Zu genau und zu schnell?

Als zweite Herausforderung fällt ihm sofort die andere Arbeitsweise ein. Die beiden deutschen Dachdecker waren zu genau und zu schnell. Sie mussten zuerst ein paar „Gänge herunterschalten.“
Als weitere Herausforderung nennt er – trotz Italienischkurs – die fremde Sprache. So ganz alleine als Dachdecker mit einem italienischen Vorabeiter zu arbeiten verlangt doch einige Fachbegriffe und spezielle Redewendungen. Sich mit small talk in der Alltagssprache zu verständigen, ist viel einfacher. Das hat schon bald funktioniert, sogar mit Fremden!

Feingefühl entwickeln

Die letzte große Herausforderung, die ihm spontan einfällt, war das Leben in der Gruppe. Ich kann mir auch gut vorstellen, dass es nicht einfach ist, zu unterscheiden, ob einer „sich vor dem Spülen drücken will“ oder heute tatsächlich mal müde ist und in Ruhe gelassen werden sollte. Da ist viel Einfühlungsvermögen in die Kameraden nötig. Deshalb betont Yannick: „Ich schätze mal, dass für mich der größte Lerneffekt in der sozialen Kompetenz liegt, die ich bei dem Aufenthalt erworben habe.“

Im Blog der Handwerkskammer habe ich von vielen Erinnerungen gelesen, die den „Erasimini“ (so heißen die Teilnehmer des Erasmus-Programms) „auf ihrem weiteren Lebensweg niemand mehr nimmt.“ Dieser Satz hat meine Neugier geweckt. Ob Yannick seine Erinnerungen mit mir teilt?
Ich habe Glück! Manche teilt er…

Die schönsten Erinnerungen und Erfahrungen

Eine der schönsten Erfahrungen, sagt er, sei für ihn der herzliche Empfang in Volterra gewesen. Von Anfang an im Ort dazuzugehören war für ihn ein geniales Gefühl. „Wir waren überall bekannt“, betont er. Zu vielen Festen und Essen, gerade bei den „Naturfreunden“, in deren Haus sie auch wohnten, wurden sie eingeladen. Der Bekanntheitsgrad des Projekts wird an einer Begebenheit deutlich, von der er mir erzählt: Eines Tages seien einige „Erasmini“ in eine Polizeikontrolle geraten. Sie waren in einem deutschen Auto unterwegs und die würden nämlich gerne geklaut. Ihre Papiere wurden verlangt und sie warteten geduldig auf eine Reaktion des Polizisten. Da sagte jemand: „Zeig denen doch mal deinen Projektausweis!“ Und siehe da – dieser wirkte wie ein Passierschein. Der „Carabinieri“ winkte „subito“ weiter.

Volterra verändert

Wieder einmal sitze ich mit meinem Mann bei unserer obligatorischen Brezel zusammen. Ich beschreibe, was ich schon geschrieben habe und frage ihn neugierig: „Hast du denn bei Yannick Veränderungen festgestellt, seit er wieder zurück ist?“ Er überlegt kurz. Dann nickt er zustimmend und sagt: „Er arbeitet eigenständiger. Er hat mehr Selbstvertrauen. Und er ist bestrebt, eigenständig Lösungen zu finden.“
Was will man mehr? Das deckt sich mit dem, was Yannick mir am Schluss unseres Gespräches gesagt hat: Er habe mehr „in sich selbst hineingefunden.“ Auch privat sei er klarer in seinen Entscheidungen geworden. Er wisse, was und wohin er wolle. „Und doch habe ich noch Zeit, denn ich bin noch jung!“ betont er. Wie schön, das von sich sagen zu können!

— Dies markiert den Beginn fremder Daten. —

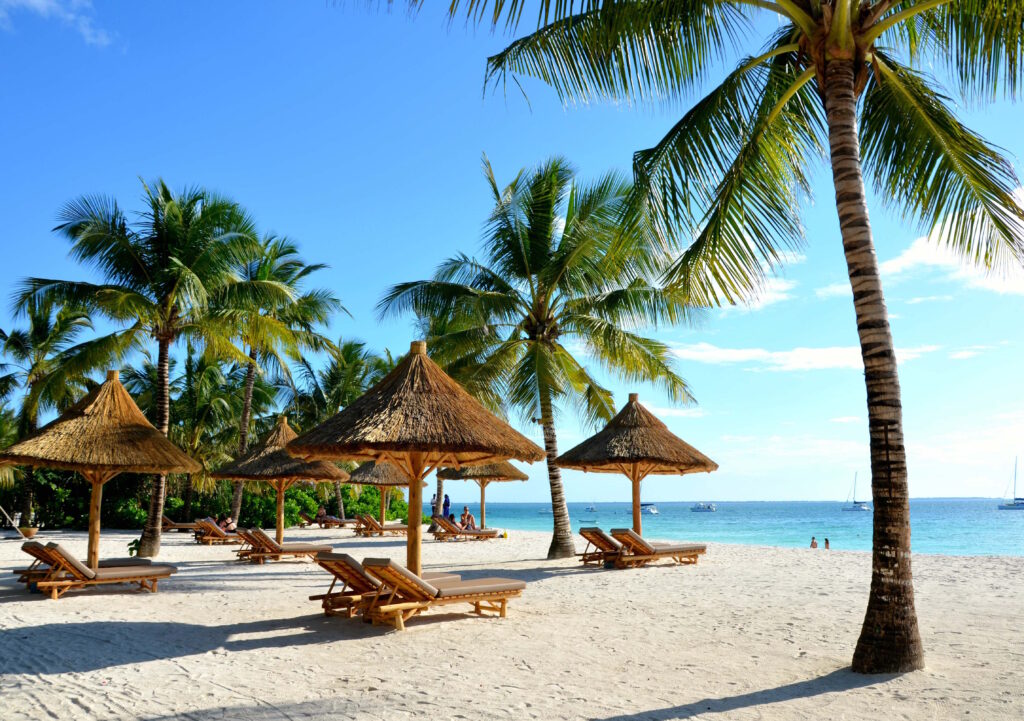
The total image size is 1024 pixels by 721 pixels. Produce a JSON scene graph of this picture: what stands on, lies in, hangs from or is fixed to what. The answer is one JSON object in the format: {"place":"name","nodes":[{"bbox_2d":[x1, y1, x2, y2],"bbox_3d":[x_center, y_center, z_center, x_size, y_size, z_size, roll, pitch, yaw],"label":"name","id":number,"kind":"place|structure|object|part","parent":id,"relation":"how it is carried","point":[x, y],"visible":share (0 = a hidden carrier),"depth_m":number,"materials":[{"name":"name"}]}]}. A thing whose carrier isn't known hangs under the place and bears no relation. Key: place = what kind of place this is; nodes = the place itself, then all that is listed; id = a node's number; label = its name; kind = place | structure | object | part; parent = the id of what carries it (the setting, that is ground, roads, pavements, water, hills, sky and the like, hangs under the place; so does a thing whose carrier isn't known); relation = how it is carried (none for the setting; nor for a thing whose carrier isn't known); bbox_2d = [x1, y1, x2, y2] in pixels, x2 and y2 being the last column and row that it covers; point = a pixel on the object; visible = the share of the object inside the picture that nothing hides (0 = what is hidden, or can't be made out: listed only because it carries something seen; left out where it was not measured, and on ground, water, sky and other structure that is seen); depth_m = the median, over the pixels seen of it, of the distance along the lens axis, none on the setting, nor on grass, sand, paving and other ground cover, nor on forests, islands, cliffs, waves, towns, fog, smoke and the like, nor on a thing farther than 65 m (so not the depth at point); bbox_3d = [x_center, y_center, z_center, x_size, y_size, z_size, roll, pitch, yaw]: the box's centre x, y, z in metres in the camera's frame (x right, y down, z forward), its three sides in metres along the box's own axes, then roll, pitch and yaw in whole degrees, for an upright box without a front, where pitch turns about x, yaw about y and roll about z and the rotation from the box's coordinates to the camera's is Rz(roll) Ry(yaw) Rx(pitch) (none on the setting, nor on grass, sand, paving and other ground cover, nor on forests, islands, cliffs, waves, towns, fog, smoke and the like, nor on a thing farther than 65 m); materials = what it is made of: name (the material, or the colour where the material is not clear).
{"place":"outdoors","nodes":[
{"label":"outdoors","id":0,"kind":"place"},
{"bbox_2d":[0,0,116,47],"label":"cloud","id":1,"kind":"structure","parent":0,"point":[36,1],"materials":[{"name":"white"}]},
{"bbox_2d":[442,494,450,517],"bbox_3d":[-2.930,6.684,35.315,0.560,1.622,0.580,0,-9,-1],"label":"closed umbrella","id":2,"kind":"object","parent":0,"point":[448,505],"visible":0.77,"depth_m":35.26,"materials":[{"name":"blue fabric"}]},
{"bbox_2d":[0,524,1023,720],"label":"sand beach","id":3,"kind":"structure","parent":0,"point":[854,567],"materials":[{"name":"beige sand"}]},
{"bbox_2d":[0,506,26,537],"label":"pole","id":4,"kind":"object","parent":3,"relation":"on","point":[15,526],"visible":0.95,"depth_m":28.49,"materials":[{"name":"beige wood"}]},
{"bbox_2d":[18,526,37,537],"bbox_3d":[-16.554,5.896,27.308,0.611,0.367,0.601,0,-9,-1],"label":"flower pot","id":5,"kind":"object","parent":3,"relation":"on","point":[23,532],"visible":0.93,"depth_m":27.13,"materials":[{"name":"orange ceramic"}]},
{"bbox_2d":[0,293,99,528],"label":"palm tree","id":6,"kind":"object","parent":3,"relation":"on","point":[42,322],"visible":0.88,"depth_m":32.86,"materials":[{"name":"plant"}]},
{"bbox_2d":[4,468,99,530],"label":"shrub","id":7,"kind":"object","parent":3,"relation":"on","point":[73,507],"visible":0.58,"depth_m":35.42,"materials":[{"name":"green plant"}]},
{"bbox_2d":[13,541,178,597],"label":"lounge chair","id":8,"kind":"object","parent":3,"relation":"on","point":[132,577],"visible":0.98,"depth_m":12.01,"materials":[{"name":"brown wood"}]},
{"bbox_2d":[1,370,202,580],"bbox_3d":[-6.545,1.833,12.682,2.909,3.455,2.957,0,-9,-1],"label":"straw umbrella","id":9,"kind":"object","parent":3,"relation":"on","point":[97,400],"visible":0.98,"depth_m":12.30,"materials":[{"name":"brown wicker"}]},
{"bbox_2d":[127,538,140,555],"bbox_3d":[-8.607,4.344,18.308,0.500,0.519,0.506,0,-9,-1],"label":"plant","id":10,"kind":"object","parent":3,"relation":"on","point":[132,548],"visible":0.63,"depth_m":18.26,"materials":[{"name":"green plant"}]},
{"bbox_2d":[15,180,272,559],"bbox_3d":[-9.102,0.007,20.047,6.121,9.170,6.066,0,-9,-1],"label":"palm tree","id":11,"kind":"object","parent":3,"relation":"on","point":[155,295],"visible":0.98,"depth_m":19.71,"materials":[{"name":"plant"}]},
{"bbox_2d":[161,516,196,530],"bbox_3d":[-13.770,6.780,33.055,2.345,0.775,0.794,4,-10,-23],"label":"lounge chair","id":12,"kind":"object","parent":3,"relation":"on","point":[172,526],"visible":0.64,"depth_m":32.75,"materials":[{"name":"brown wood"}]},
{"bbox_2d":[144,345,248,520],"bbox_3d":[-15.683,3.627,38.624,6.526,9.118,6.431,0,-9,-1],"label":"palm tree","id":13,"kind":"object","parent":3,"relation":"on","point":[209,367],"visible":0.83,"depth_m":38.09,"materials":[{"name":"plant"}]},
{"bbox_2d":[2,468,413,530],"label":"hedge","id":14,"kind":"object","parent":3,"relation":"on","point":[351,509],"visible":0.5,"depth_m":39.73,"materials":[{"name":"green plant"}]},
{"bbox_2d":[192,518,241,543],"bbox_3d":[-9.025,5.447,25.433,1.997,0.826,0.985,0,-9,-1],"label":"lounge chair","id":15,"kind":"object","parent":3,"relation":"on","point":[223,538],"visible":0.66,"depth_m":25.11,"materials":[{"name":"brown wood"}]},
{"bbox_2d":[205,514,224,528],"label":"person","id":16,"kind":"object","parent":15,"relation":"on","point":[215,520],"visible":0.53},
{"bbox_2d":[220,515,237,532],"bbox_3d":[-8.942,5.165,25.162,0.585,0.693,0.587,-8,-12,42],"label":"person","id":17,"kind":"object","parent":15,"relation":"on","point":[227,524],"visible":0.76,"depth_m":25.05},
{"bbox_2d":[215,228,346,529],"bbox_3d":[-9.703,0.647,31.214,6.536,11.516,6.677,0,-9,-1],"label":"palm tree","id":18,"kind":"object","parent":3,"relation":"on","point":[250,382],"visible":0.81,"depth_m":30.96,"materials":[{"name":"plant"}]},
{"bbox_2d":[210,414,351,547],"bbox_3d":[-5.404,2.929,18.856,2.923,3.379,2.949,0,-9,-1],"label":"straw umbrella","id":19,"kind":"object","parent":3,"relation":"on","point":[279,528],"visible":0.94,"depth_m":18.49,"materials":[{"name":"brown wicker"}]},
{"bbox_2d":[230,528,333,563],"bbox_3d":[-5.257,4.215,18.294,2.379,0.861,0.789,5,-10,-31],"label":"lounge chair","id":20,"kind":"object","parent":3,"relation":"on","point":[281,551],"visible":0.96,"depth_m":17.99,"materials":[{"name":"brown wood"}]},
{"bbox_2d":[300,513,351,528],"bbox_3d":[-8.680,7.545,37.336,2.177,0.790,0.888,0,-9,-1],"label":"lounge chair","id":21,"kind":"object","parent":3,"relation":"on","point":[330,522],"visible":0.87,"depth_m":37.15,"materials":[{"name":"brown wood"}]},
{"bbox_2d":[316,505,327,521],"bbox_3d":[-9.112,7.356,38.209,0.695,0.815,0.682,-5,-10,30],"label":"person","id":22,"kind":"object","parent":21,"relation":"on","point":[322,513],"visible":0.84,"depth_m":38.08},
{"bbox_2d":[279,334,388,522],"bbox_3d":[-9.387,3.446,40.835,6.749,9.967,6.649,0,-9,-1],"label":"palm tree","id":23,"kind":"object","parent":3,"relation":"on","point":[353,390],"visible":0.76,"depth_m":40.35,"materials":[{"name":"green plant"}]},
{"bbox_2d":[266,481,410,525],"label":"shrub","id":24,"kind":"object","parent":3,"relation":"on","point":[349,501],"visible":0.54,"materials":[{"name":"green plant"}]},
{"bbox_2d":[351,513,410,536],"bbox_3d":[-4.844,6.206,29.967,2.426,0.898,0.821,5,-10,-28],"label":"lounge chair","id":25,"kind":"object","parent":3,"relation":"on","point":[378,528],"visible":0.91,"depth_m":29.58,"materials":[{"name":"brown wood"}]},
{"bbox_2d":[344,457,419,527],"bbox_3d":[-4.548,4.694,28.884,2.998,3.349,3.008,0,-9,-1],"label":"straw umbrella","id":26,"kind":"object","parent":3,"relation":"on","point":[371,472],"visible":0.72,"depth_m":28.45,"materials":[{"name":"brown wicker"}]},
{"bbox_2d":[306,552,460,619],"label":"lounge chair","id":27,"kind":"object","parent":3,"relation":"on","point":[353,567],"visible":0.68,"depth_m":9.83,"materials":[{"name":"brown wood"}]},
{"bbox_2d":[284,342,543,591],"bbox_3d":[-1.196,1.401,9.801,3.049,3.375,3.031,0,-9,-1],"label":"straw umbrella","id":28,"kind":"object","parent":3,"relation":"on","point":[419,371],"visible":0.98,"depth_m":9.35,"materials":[{"name":"brown wicker"}]},
{"bbox_2d":[430,493,437,515],"bbox_3d":[-3.614,6.931,36.918,0.498,1.484,0.514,-4,-10,26],"label":"person","id":29,"kind":"object","parent":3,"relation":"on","point":[433,503],"visible":0.72,"depth_m":36.87},
{"bbox_2d":[355,556,528,629],"bbox_3d":[-0.759,2.652,9.429,2.238,0.827,0.725,7,-11,-39],"label":"lounge chair","id":30,"kind":"object","parent":3,"relation":"on","point":[452,590],"visible":0.99,"depth_m":9.13,"materials":[{"name":"brown wood"}]},
{"bbox_2d":[415,306,511,520],"bbox_3d":[-2.303,1.925,32.758,6.872,9.712,7.044,0,-9,-1],"label":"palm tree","id":31,"kind":"object","parent":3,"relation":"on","point":[439,489],"visible":0.3,"depth_m":32.28,"materials":[{"name":"plant"}]},
{"bbox_2d":[430,516,497,540],"bbox_3d":[-1.690,5.724,27.197,2.392,0.844,0.804,5,-10,-26],"label":"lounge chair","id":32,"kind":"object","parent":3,"relation":"on","point":[439,522],"visible":0.93,"depth_m":26.91,"materials":[{"name":"brown wood"}]},
{"bbox_2d":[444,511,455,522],"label":"person","id":33,"kind":"object","parent":32,"relation":"on","point":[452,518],"visible":0.6,"depth_m":28.57},
{"bbox_2d":[459,506,475,529],"bbox_3d":[-1.565,5.519,27.754,0.619,0.906,0.633,8,-12,-42],"label":"person","id":34,"kind":"object","parent":32,"relation":"on","point":[464,516],"visible":0.85,"depth_m":27.66},
{"bbox_2d":[435,458,529,530],"bbox_3d":[-1.152,4.633,29.111,3.393,3.711,3.383,0,-9,-1],"label":"straw umbrella","id":35,"kind":"object","parent":3,"relation":"on","point":[483,485],"visible":0.75,"depth_m":28.70,"materials":[{"name":"brown wicker"}]},
{"bbox_2d":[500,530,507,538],"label":"ball","id":36,"kind":"object","parent":3,"relation":"on","point":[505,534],"visible":0.94,"depth_m":28.42,"materials":[{"name":"yellow"}]},
{"bbox_2d":[372,155,706,560],"bbox_3d":[0.683,-0.235,19.541,7.990,9.629,7.618,0,-9,-1],"label":"palm tree","id":37,"kind":"object","parent":3,"relation":"on","point":[561,250],"visible":0.99,"depth_m":18.99,"materials":[{"name":"plant"}]},
{"label":"palm trunk","id":38,"kind":"part","parent":37,"relation":"part of","materials":[{"name":"brown wood"}]},
{"bbox_2d":[578,527,631,565],"bbox_3d":[2.406,4.084,17.603,1.756,0.859,0.970,0,-9,-1],"label":"lounge chair","id":39,"kind":"object","parent":3,"relation":"on","point":[600,534],"visible":0.73,"depth_m":17.26,"materials":[{"name":"brown wood"}]},
{"bbox_2d":[558,394,717,554],"bbox_3d":[2.771,2.600,17.887,3.442,3.813,3.480,0,-9,-1],"label":"straw umbrella","id":40,"kind":"object","parent":3,"relation":"on","point":[617,458],"visible":0.99,"depth_m":17.35,"materials":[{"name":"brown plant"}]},
{"bbox_2d":[607,529,704,566],"bbox_3d":[2.940,3.971,16.952,2.532,0.860,0.831,5,-10,-30],"label":"lounge chair","id":41,"kind":"object","parent":3,"relation":"on","point":[637,540],"visible":0.93,"depth_m":16.63,"materials":[{"name":"brown wood"}]},
{"bbox_2d":[398,0,1022,673],"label":"palm tree","id":42,"kind":"object","parent":3,"relation":"on","point":[827,87],"visible":0.99,"depth_m":7.45,"materials":[{"name":"plant"}]},
{"label":"palm fronds","id":43,"kind":"part","parent":42,"relation":"part of","materials":[{"name":"green plant"}]},
{"label":"palm trunk","id":44,"kind":"part","parent":42,"relation":"part of","materials":[{"name":"brown wood"}]},
{"bbox_2d":[0,0,1023,499],"label":"sky","id":45,"kind":"structure","parent":0,"point":[528,497],"materials":[{"name":"blue"}]},
{"bbox_2d":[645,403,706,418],"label":"cloud","id":46,"kind":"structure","parent":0,"point":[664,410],"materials":[{"name":"white"}]},
{"bbox_2d":[445,499,1023,556],"label":"sea","id":47,"kind":"structure","parent":0,"point":[732,516],"materials":[{"name":"teal liquid"}]},
{"bbox_2d":[539,507,552,513],"label":"boat","id":48,"kind":"object","parent":47,"relation":"on","point":[542,511],"visible":0.87,"materials":[{"name":"white"}]},
{"bbox_2d":[585,504,597,511],"label":"boat","id":49,"kind":"object","parent":47,"relation":"on","point":[592,509],"visible":0.99,"materials":[{"name":"white"}]},
{"bbox_2d":[639,503,658,514],"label":"motorboat","id":50,"kind":"object","parent":47,"relation":"on","point":[654,511],"visible":0.66,"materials":[{"name":"white"}]},
{"bbox_2d":[690,502,716,511],"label":"motorboat","id":51,"kind":"object","parent":47,"relation":"on","point":[703,507],"visible":0.98,"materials":[{"name":"white"}]},
{"bbox_2d":[809,536,818,548],"bbox_3d":[12.403,7.625,32.775,0.456,0.691,0.472,0,-9,-1],"label":"person","id":52,"kind":"object","parent":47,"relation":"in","point":[812,542],"visible":0.91,"depth_m":32.77},
{"bbox_2d":[823,537,830,549],"bbox_3d":[12.752,7.557,32.375,0.436,0.681,0.508,-1,-9,9],"label":"person","id":53,"kind":"object","parent":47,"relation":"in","point":[827,542],"visible":0.91,"depth_m":32.39},
{"bbox_2d":[842,472,870,511],"label":"sailboat","id":54,"kind":"object","parent":47,"relation":"on","point":[860,507],"visible":0.97,"materials":[{"name":"white"}]},
{"bbox_2d":[995,457,1023,508],"label":"sailboat","id":55,"kind":"object","parent":47,"relation":"on","point":[1020,503],"visible":0.97,"materials":[{"name":"white"}]},
{"bbox_2d":[711,275,795,311],"label":"cloud","id":56,"kind":"structure","parent":0,"point":[736,297],"materials":[{"name":"white"}]},
{"bbox_2d":[672,343,942,372],"label":"cloud","id":57,"kind":"structure","parent":0,"point":[802,359],"materials":[{"name":"white"}]},
{"bbox_2d":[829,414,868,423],"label":"cloud","id":58,"kind":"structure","parent":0,"point":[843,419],"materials":[{"name":"white"}]},
{"bbox_2d":[816,226,1023,298],"label":"cloud","id":59,"kind":"structure","parent":0,"point":[903,258],"materials":[{"name":"white"}]},
{"bbox_2d":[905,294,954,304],"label":"cloud","id":60,"kind":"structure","parent":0,"point":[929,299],"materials":[{"name":"white"}]},
{"bbox_2d":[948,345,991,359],"label":"cloud","id":61,"kind":"structure","parent":0,"point":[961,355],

Auf “Erasmus” kann man bauen

Nicht nur weit – sondern auch hoch hinaus – so könnte der Weg von Yannick bei uns im Betrieb weitergehen. Wer weiß, vielleicht kann er bald in die Fußstapfen des Vorarbeiters treten? Er ist auf dem besten Wege dorthin. Eine der wichtigsten Aufgaben des Vorabeiters ist die Mitarbeiterführung. Die erworbene soziale Kompetenz ist dazu Gold wert.